I will have to compare our water bill to almond production records and report back. My guess is that as with all statistics these are meant to tell a bit of a "fish" story.. 

Possible but unlikely accurate.


----------



## beemandan (Dec 5, 2005)

I expect it takes a lot of water to keep an almond tree alive for a year. Much of that water goes into producing leaves, and growth of the tree and root system, not to mention general survival. Some actually goes to produce the almond as well. I'd bet they took the total annual consumption of an average tree and divided it by the average number of almonds a tree produces. I have some oak trees in my yard that consume huge amounts of water each year and I'd bet, using the same method it'd take twenty or thirty gallons to produce each acorn. Is that a fair method? I don't have an opinion but I'm guessing that anything planted on that acreage would consume similar amounts.


----------



## BeeGhost (May 7, 2011)

I would like the media to find out how many gallons of water the average swimming pool loses to evaporation per week. Also how many gallons per sqft of lawn area to keep it green, how many gallons to fight an average forest fire, how many gallons a steer/hog/chicken drinks in its life time before slaughter, how many gallons its takes to wash a car. The list can go on and on.

The ONLY thing that really makes me mad is what is being ripped out to plant orchards of almonds. I just noticed last week that they disced a few hundred acres of alfalfa and have graded it and are trenching it to run pipe for you guessed it..........almonds. Also seen a freshly planted orchard of almonds where safflower was grown a couple years ago.
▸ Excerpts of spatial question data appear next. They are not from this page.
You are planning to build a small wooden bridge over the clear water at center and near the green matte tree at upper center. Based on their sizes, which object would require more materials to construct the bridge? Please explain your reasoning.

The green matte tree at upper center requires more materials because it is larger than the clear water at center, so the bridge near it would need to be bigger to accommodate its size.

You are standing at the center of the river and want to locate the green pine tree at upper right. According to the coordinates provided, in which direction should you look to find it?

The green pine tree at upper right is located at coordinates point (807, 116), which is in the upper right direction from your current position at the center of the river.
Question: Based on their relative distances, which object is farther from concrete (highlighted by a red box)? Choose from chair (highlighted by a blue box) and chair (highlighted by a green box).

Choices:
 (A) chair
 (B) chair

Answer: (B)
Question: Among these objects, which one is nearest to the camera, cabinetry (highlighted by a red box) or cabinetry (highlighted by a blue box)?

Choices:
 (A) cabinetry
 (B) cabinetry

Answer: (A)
There has to be something that can be done or something planted to alleviate the monoculture that almonds produce, something viable to pollinators and wildlife. I understand it has to be bare underneath for harvest time........but what about every 5th row for 100 yards some sort of plant that is beneficial to us!!!


----------



## HarryVanderpool (Apr 11, 2005)

I have been with the same almond grower for many years.
I stay in the same motel every year, often the same room. (because I can see my truck)
Last season the toilet was running, and running HARD.
I thought that I would shut off the valve behind the toilet to save water between flushes.
Oddly, the valve did not work. As much water ran with the valve closed as open.
So I reported the problem to the management.
After all; they are aware of the water shortage, right?
When I went down to retrieve my bees, I got the same room.
Yep! Water still running.
I'll bet it is still running right now.
What do you guess; 3 - 5 gallons per minute, 24 hours daily, 365?
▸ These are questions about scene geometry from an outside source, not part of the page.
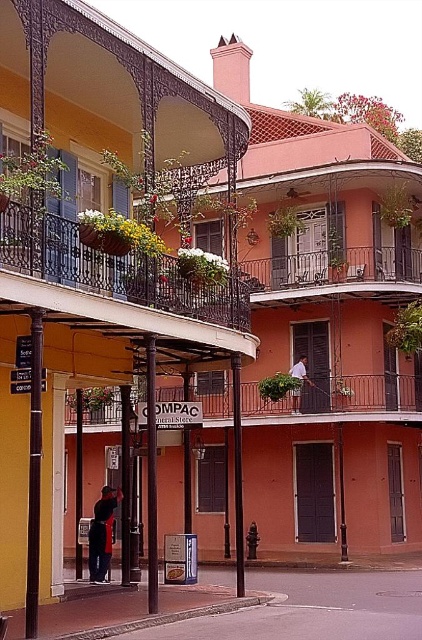
Can you confirm if rustic wood balcony at center is taller than white cotton shirt at center?

Yes.

Can you confirm if rustic wood balcony at center is positioned below white cotton shirt at center?

Yes, rustic wood balcony at center is below white cotton shirt at center.

At what (x,y) coordinates should I click in order to perform the action: click on rustic wood balcony at center. Please return your answer as a coordinate pair (x, y). Looking at the image, I should click on (362, 396).

Is matte black wrought iron balcony at upper left further to the viewer compared to rustic wood balcony at center?

No, it is in front of rustic wood balcony at center.

Is point (138, 56) positioned behind point (203, 397)?

No, it is in front of (203, 397).

Is point (86, 81) more distant than point (405, 401)?

No, it is in front of (405, 401).

Where is `matte black wrought iron balcony at upper left`? Image resolution: width=422 pixels, height=640 pixels. matte black wrought iron balcony at upper left is located at coordinates (105, 99).

Between metallic pole at center and brown wooden pillar at center, which one has less height?

metallic pole at center

From the picture: Who is more forward, (154,470) or (240,548)?

Point (154,470) is more forward.

Where is `metallic pole at center`? Image resolution: width=422 pixels, height=640 pixels. metallic pole at center is located at coordinates (151, 474).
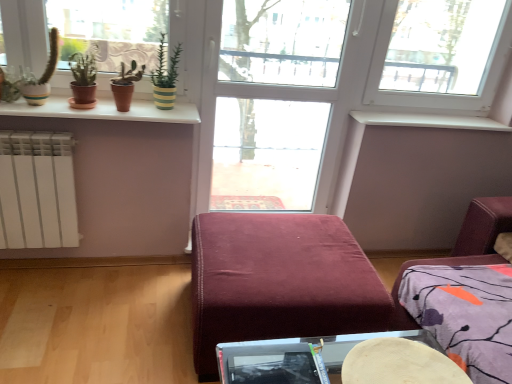
Describe the element at coordinates (274, 101) in the screenshot. The image size is (512, 384). I see `transparent glass door at center` at that location.

The height and width of the screenshot is (384, 512). I want to click on white glossy window sill at upper left, acting as the second window sill starting from the right, so click(x=104, y=111).

The width and height of the screenshot is (512, 384). Describe the element at coordinates (297, 357) in the screenshot. I see `wooden round table at lower center` at that location.

Image resolution: width=512 pixels, height=384 pixels. Identify the location of velvet burgundy ottoman at center. (280, 282).

The width and height of the screenshot is (512, 384). What do you see at coordinates (280, 282) in the screenshot?
I see `velvet burgundy ottoman at center` at bounding box center [280, 282].

Describe the element at coordinates (440, 55) in the screenshot. I see `white plastic window at upper right` at that location.

Locate an element on the screen. transparent glass door at center is located at coordinates (274, 101).

From a real-world perspective, is velvet burgundy ottoman at center located higher than wooden round table at lower center?

No, from a real-world perspective, velvet burgundy ottoman at center is not on top of wooden round table at lower center.

From the image's perspective, is velvet burgundy ottoman at center on top of wooden round table at lower center?

Yes, from the image's perspective, velvet burgundy ottoman at center is on top of wooden round table at lower center.

Is velvet burgundy ottoman at center outside of wooden round table at lower center?

Absolutely, velvet burgundy ottoman at center is external to wooden round table at lower center.

From a real-world perspective, between wooden round table at lower center and transparent glass door at center, who is vertically higher?

transparent glass door at center is physically above.

Is wooden round table at lower center outside of transparent glass door at center?

Yes, wooden round table at lower center is not within transparent glass door at center.

Which of these two, wooden round table at lower center or transparent glass door at center, is thinner?

With smaller width is transparent glass door at center.

Is wooden round table at lower center not near transparent glass door at center?

wooden round table at lower center is positioned a significant distance from transparent glass door at center.

Is point (401, 33) closer to camera compared to point (175, 64)?

No.

From their relative heights in the image, would you say white plastic window at upper right is taller or shorter than green striped pot at upper center?

white plastic window at upper right is taller than green striped pot at upper center.

Would you say white plastic window at upper right is to the left or to the right of green striped pot at upper center in the picture?

In the image, white plastic window at upper right appears on the right side of green striped pot at upper center.

From a real-world perspective, who is located lower, velvet burgundy ottoman at center or green striped pot at upper center?

velvet burgundy ottoman at center.

Is green striped pot at upper center surrounded by velvet burgundy ottoman at center?

No.

Locate an element on the screen. The image size is (512, 384). plant behind the velvet burgundy ottoman at center is located at coordinates (168, 67).

In the image, is white glossy window sill at upper left, acting as the second window sill starting from the right, positioned in front of or behind transparent glass door at center?

white glossy window sill at upper left, acting as the second window sill starting from the right, is in front of transparent glass door at center.

Choose the correct answer: Is white glossy window sill at upper left, the second window sill from the back, inside transparent glass door at center or outside it?

white glossy window sill at upper left, the second window sill from the back, is not enclosed by transparent glass door at center.

From a real-world perspective, is white glossy window sill at upper left, the second window sill from the back, physically above transparent glass door at center?

Yes, from a real-world perspective, white glossy window sill at upper left, the second window sill from the back, is on top of transparent glass door at center.

From the image's perspective, relative to white glossy window sill at upper left, which ranks as the first window sill in front-to-back order, is white plastic window at upper right above or below?

From the image's perspective, white plastic window at upper right appears above white glossy window sill at upper left, which ranks as the first window sill in front-to-back order.

From a real-world perspective, between white plastic window at upper right and white glossy window sill at upper left, positioned as the 1th window sill in left-to-right order, who is vertically lower?

white glossy window sill at upper left, positioned as the 1th window sill in left-to-right order, is physically lower.

Between point (401, 71) and point (23, 106), which one is positioned behind?

The point (401, 71) is farther.

Is green striped pot at upper center wider or thinner than wooden round table at lower center?

Clearly, green striped pot at upper center has less width compared to wooden round table at lower center.

Based on the photo, considering the relative positions of green striped pot at upper center and wooden round table at lower center in the image provided, is green striped pot at upper center to the right of wooden round table at lower center from the viewer's perspective?

In fact, green striped pot at upper center is to the left of wooden round table at lower center.

From a real-world perspective, is green striped pot at upper center located beneath wooden round table at lower center?

Actually, green striped pot at upper center is physically above wooden round table at lower center in the real world.

Considering the relative sizes of green striped pot at upper center and wooden round table at lower center in the image provided, is green striped pot at upper center bigger than wooden round table at lower center?

Correct, green striped pot at upper center is larger in size than wooden round table at lower center.

Where is `furniture that is behind the wooden round table at lower center`? furniture that is behind the wooden round table at lower center is located at coordinates (280, 282).

Where is `table that is in front of the transparent glass door at center`? The height and width of the screenshot is (384, 512). table that is in front of the transparent glass door at center is located at coordinates (297, 357).

Considering their positions, is wooden round table at lower center positioned further to white plastic window at upper right than green striped pot at upper center?

wooden round table at lower center lies further to white plastic window at upper right than the other object.

Considering their positions, is white smooth window sill at upper center, which is counted as the first window sill, starting from the back, positioned further to white plastic window at upper right than green striped pot at upper center?

The object further to white plastic window at upper right is green striped pot at upper center.

Considering their positions, is white smooth window sill at upper center, which is counted as the first window sill, starting from the right, positioned further to green striped pot at upper center than wooden round table at lower center?

wooden round table at lower center is further to green striped pot at upper center.

From the image, which object appears to be farther from white plastic window at upper right, velvet burgundy ottoman at center or green striped pot at upper center?

green striped pot at upper center is further to white plastic window at upper right.

Based on their spatial positions, is green striped pot at upper center or wooden round table at lower center closer to transparent glass door at center?

Based on the image, green striped pot at upper center appears to be nearer to transparent glass door at center.

Which object lies further to the anchor point wooden round table at lower center, white plastic window at upper right or white glossy window sill at upper left, which ranks as the first window sill in front-to-back order?

white plastic window at upper right is further to wooden round table at lower center.

When comparing their distances from wooden round table at lower center, does white smooth window sill at upper center, which is counted as the first window sill, starting from the back, or transparent glass door at center seem closer?

white smooth window sill at upper center, which is counted as the first window sill, starting from the back, is positioned closer to the anchor wooden round table at lower center.

Which object lies further to the anchor point white smooth window sill at upper center, which is counted as the first window sill, starting from the right, white glossy window sill at upper left, which ranks as the first window sill in front-to-back order, or white plastic window at upper right?

white glossy window sill at upper left, which ranks as the first window sill in front-to-back order, lies further to white smooth window sill at upper center, which is counted as the first window sill, starting from the right, than the other object.

You are a GUI agent. You are given a task and a screenshot of the screen. Output one action in this format:
    pyautogui.click(x=<x>, y=<y>)
    Task: Click on the furniture situated between white glossy window sill at upper left, acting as the second window sill starting from the right, and wooden round table at lower center from left to right
    The height and width of the screenshot is (384, 512).
    Given the screenshot: What is the action you would take?
    pyautogui.click(x=280, y=282)

Identify the location of furniture between green striped pot at upper center and wooden round table at lower center in the vertical direction. Image resolution: width=512 pixels, height=384 pixels. (280, 282).

Locate an element on the screen. table located between green striped pot at upper center and white smooth window sill at upper center, which is counted as the first window sill, starting from the back, in the left-right direction is located at coordinates (297, 357).

Where is `glass door situated between white glossy window sill at upper left, which ranks as the first window sill in front-to-back order, and wooden round table at lower center from left to right`? glass door situated between white glossy window sill at upper left, which ranks as the first window sill in front-to-back order, and wooden round table at lower center from left to right is located at coordinates (274, 101).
OH! Ahemmmmmmm!!! "The drought is because of almond growers"
Yeah. Thats the ticket!


----------



## xroads (Apr 9, 2013)

I read somewhere that leaking toilets/faucets in CA alone is a billion gallons a year.





HarryVanderpool said:


> I have been with the same almond grower for many years.
> I stay in the same motel every year, often the same room. (because I can see my truck)
> Last season the toilet was running, and running HARD.
> I thought that I would shut off the valve behind the toilet to save water between flushes.
> ...


----------



## JRG13 (May 11, 2012)

The worst is people complaining about the water release for the fish.... where does that water go... the Delta, where do we pump water for Socal from... the Delta...


----------



## Brian Suchan (Apr 6, 2005)

7-8k $ an acre in so cal for irragation. According to the article ine the new abj. Is this true??


----------